What you should do: Search the listing below for lines that hold the word "hand", and report only how many there are.

※ ※ ※

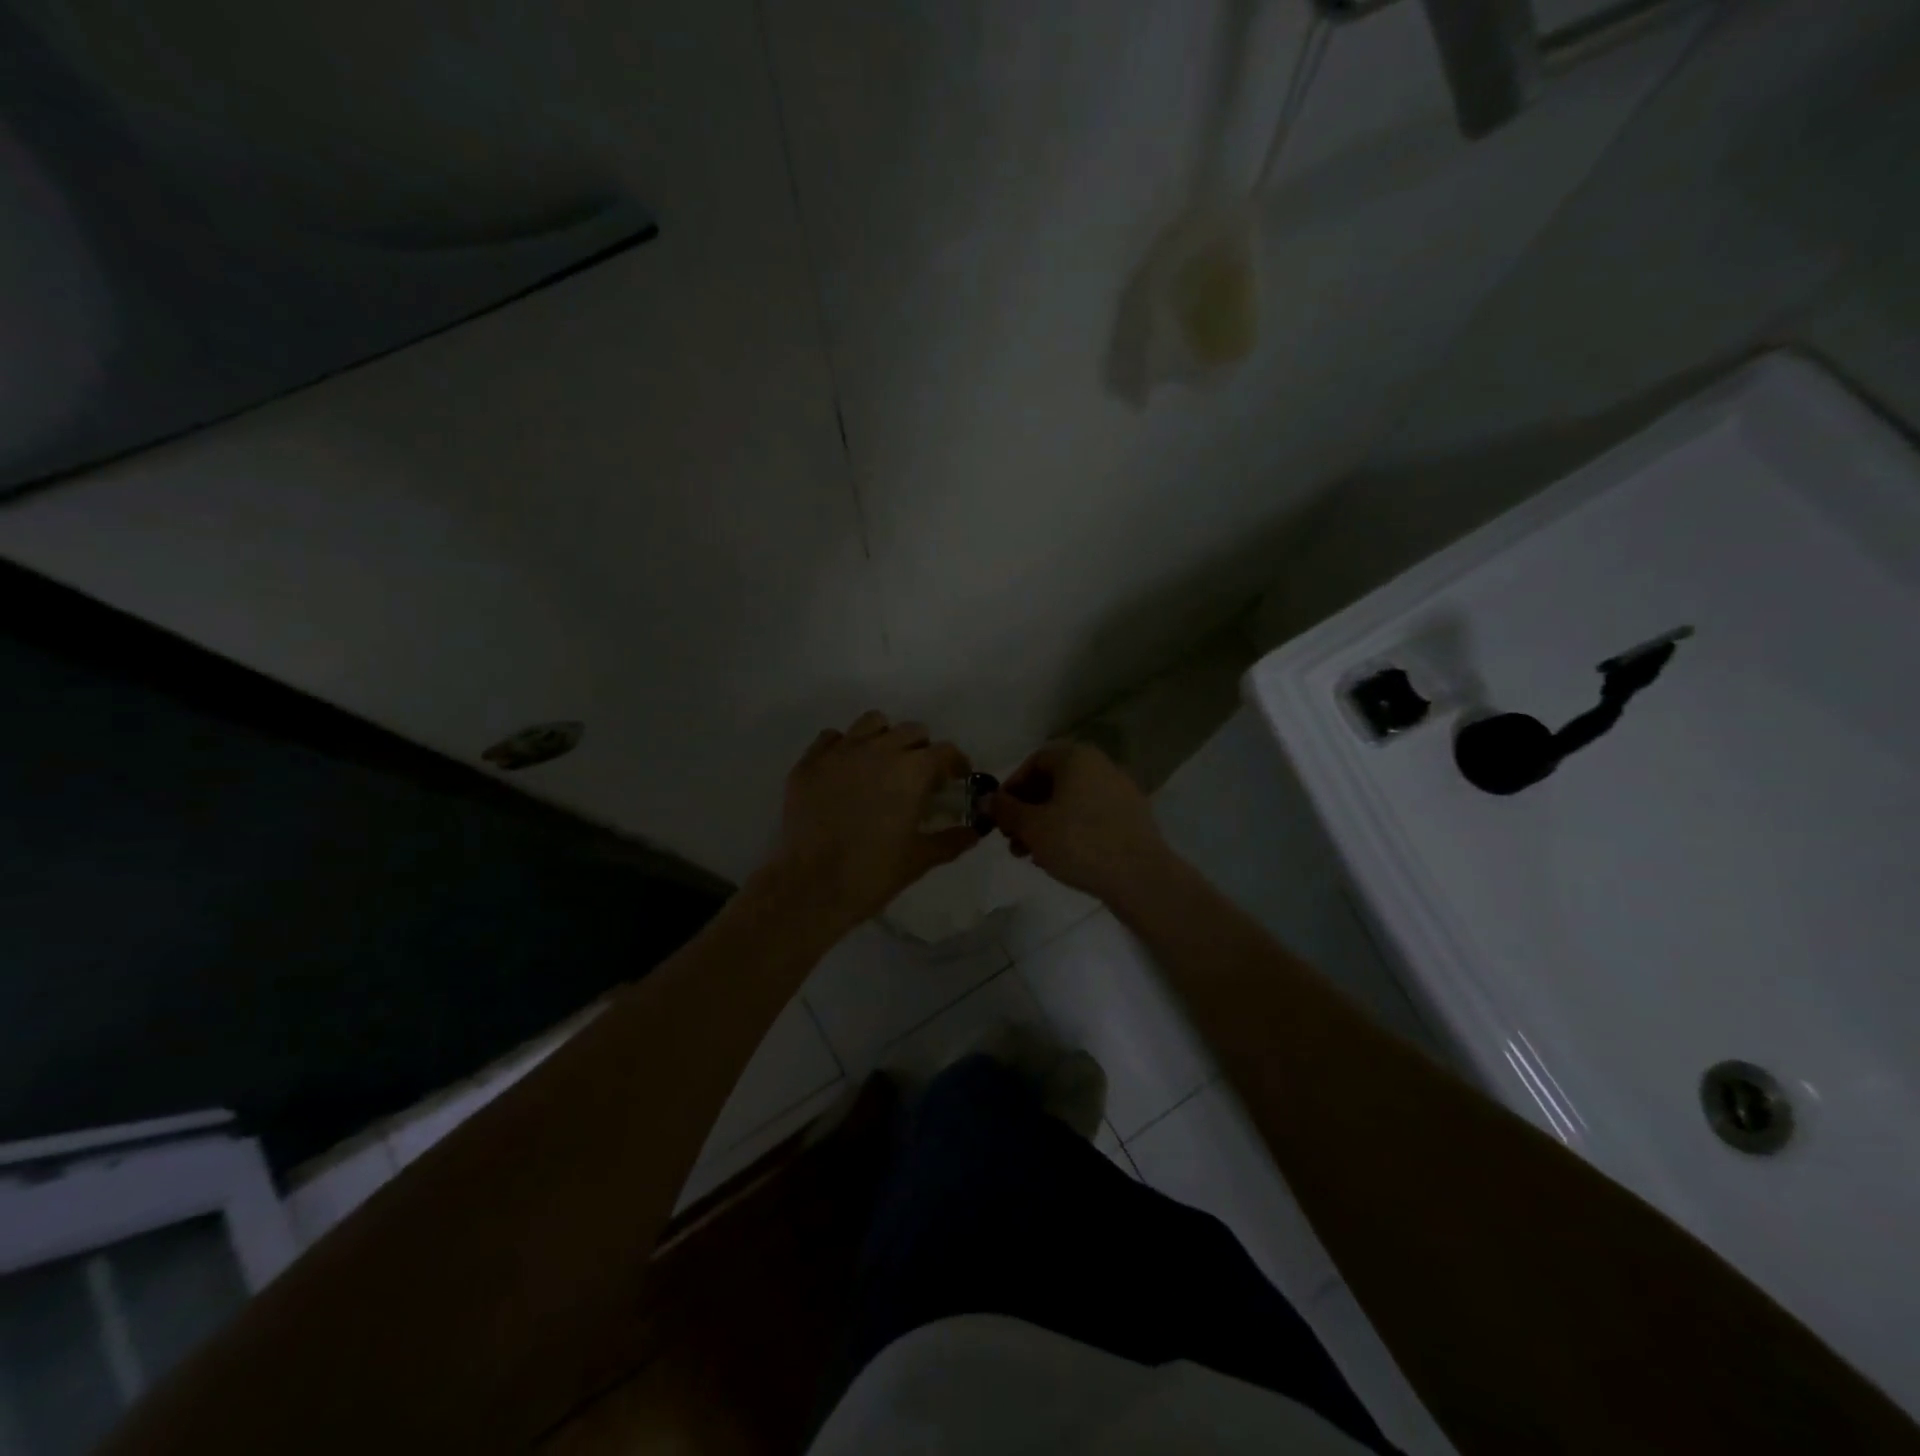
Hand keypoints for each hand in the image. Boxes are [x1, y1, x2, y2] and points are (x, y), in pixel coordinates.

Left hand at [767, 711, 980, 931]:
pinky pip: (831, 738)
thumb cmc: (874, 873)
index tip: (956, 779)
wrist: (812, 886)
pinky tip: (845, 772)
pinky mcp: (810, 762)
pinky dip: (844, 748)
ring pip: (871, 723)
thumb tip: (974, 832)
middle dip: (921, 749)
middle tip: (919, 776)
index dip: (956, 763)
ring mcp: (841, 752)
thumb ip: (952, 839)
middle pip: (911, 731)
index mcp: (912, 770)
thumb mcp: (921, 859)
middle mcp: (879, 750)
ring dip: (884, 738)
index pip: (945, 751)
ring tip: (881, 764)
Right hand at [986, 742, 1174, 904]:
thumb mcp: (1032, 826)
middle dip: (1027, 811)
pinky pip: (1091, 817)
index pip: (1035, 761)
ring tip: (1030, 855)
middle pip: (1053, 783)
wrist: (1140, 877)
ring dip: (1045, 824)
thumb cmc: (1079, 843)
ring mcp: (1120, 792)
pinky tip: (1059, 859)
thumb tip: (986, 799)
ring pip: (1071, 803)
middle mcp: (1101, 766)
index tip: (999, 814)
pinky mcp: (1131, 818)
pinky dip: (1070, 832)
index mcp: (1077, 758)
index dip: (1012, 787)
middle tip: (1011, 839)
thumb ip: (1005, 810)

※ ※ ※

Written solution: 3